Exercise objective → In the entries below, which lines run from the one containing "come to realise the power of concepts" to the one containing "Topics covered"? Copy exactly those lines, ends included, and no others.

····················

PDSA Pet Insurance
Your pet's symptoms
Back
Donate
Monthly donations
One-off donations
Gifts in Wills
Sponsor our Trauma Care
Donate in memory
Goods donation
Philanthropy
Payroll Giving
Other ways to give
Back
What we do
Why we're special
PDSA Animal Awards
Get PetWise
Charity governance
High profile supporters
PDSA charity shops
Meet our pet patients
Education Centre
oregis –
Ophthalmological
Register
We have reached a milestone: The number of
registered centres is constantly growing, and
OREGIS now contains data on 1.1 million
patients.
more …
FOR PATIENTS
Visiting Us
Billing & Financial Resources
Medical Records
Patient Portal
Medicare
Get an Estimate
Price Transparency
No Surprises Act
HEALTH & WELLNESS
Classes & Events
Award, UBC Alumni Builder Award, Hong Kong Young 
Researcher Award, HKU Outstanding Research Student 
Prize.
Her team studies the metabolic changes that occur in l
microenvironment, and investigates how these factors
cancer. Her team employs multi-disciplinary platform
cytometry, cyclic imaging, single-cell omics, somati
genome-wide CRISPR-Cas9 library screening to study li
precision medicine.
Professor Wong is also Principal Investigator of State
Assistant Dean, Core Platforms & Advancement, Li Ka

····················

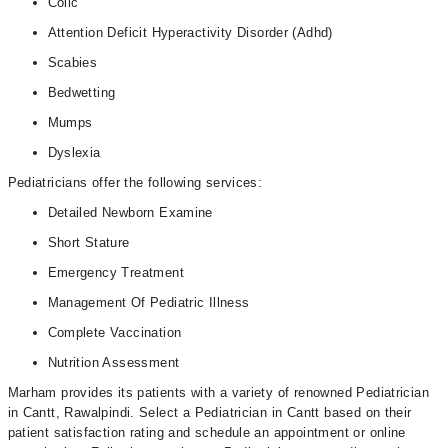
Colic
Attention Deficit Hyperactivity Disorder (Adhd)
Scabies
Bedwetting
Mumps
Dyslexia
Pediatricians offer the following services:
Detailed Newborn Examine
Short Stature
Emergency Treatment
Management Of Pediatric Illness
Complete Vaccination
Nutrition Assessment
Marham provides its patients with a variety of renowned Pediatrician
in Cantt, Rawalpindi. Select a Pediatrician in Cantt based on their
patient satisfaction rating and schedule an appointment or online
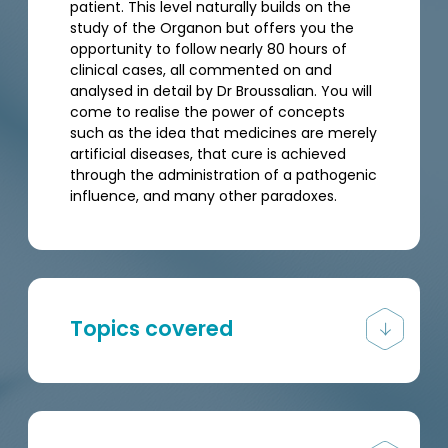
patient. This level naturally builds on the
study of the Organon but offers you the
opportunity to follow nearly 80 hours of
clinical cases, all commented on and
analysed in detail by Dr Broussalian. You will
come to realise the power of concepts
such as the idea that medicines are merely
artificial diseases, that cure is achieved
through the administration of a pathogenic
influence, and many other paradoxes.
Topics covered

····················

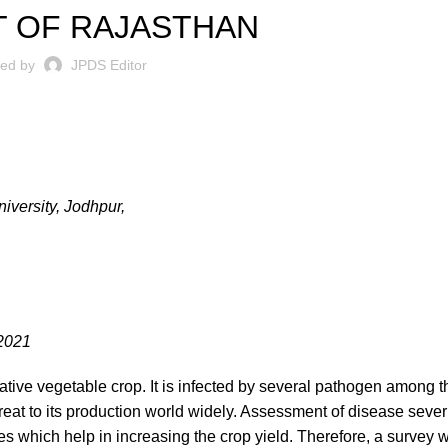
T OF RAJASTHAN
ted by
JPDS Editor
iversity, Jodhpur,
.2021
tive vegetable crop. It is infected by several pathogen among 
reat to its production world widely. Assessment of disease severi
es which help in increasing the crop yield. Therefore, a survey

····················

Your response →
come to realise the power of concepts
such as the idea that medicines are merely
artificial diseases, that cure is achieved
through the administration of a pathogenic
influence, and many other paradoxes.
Topics covered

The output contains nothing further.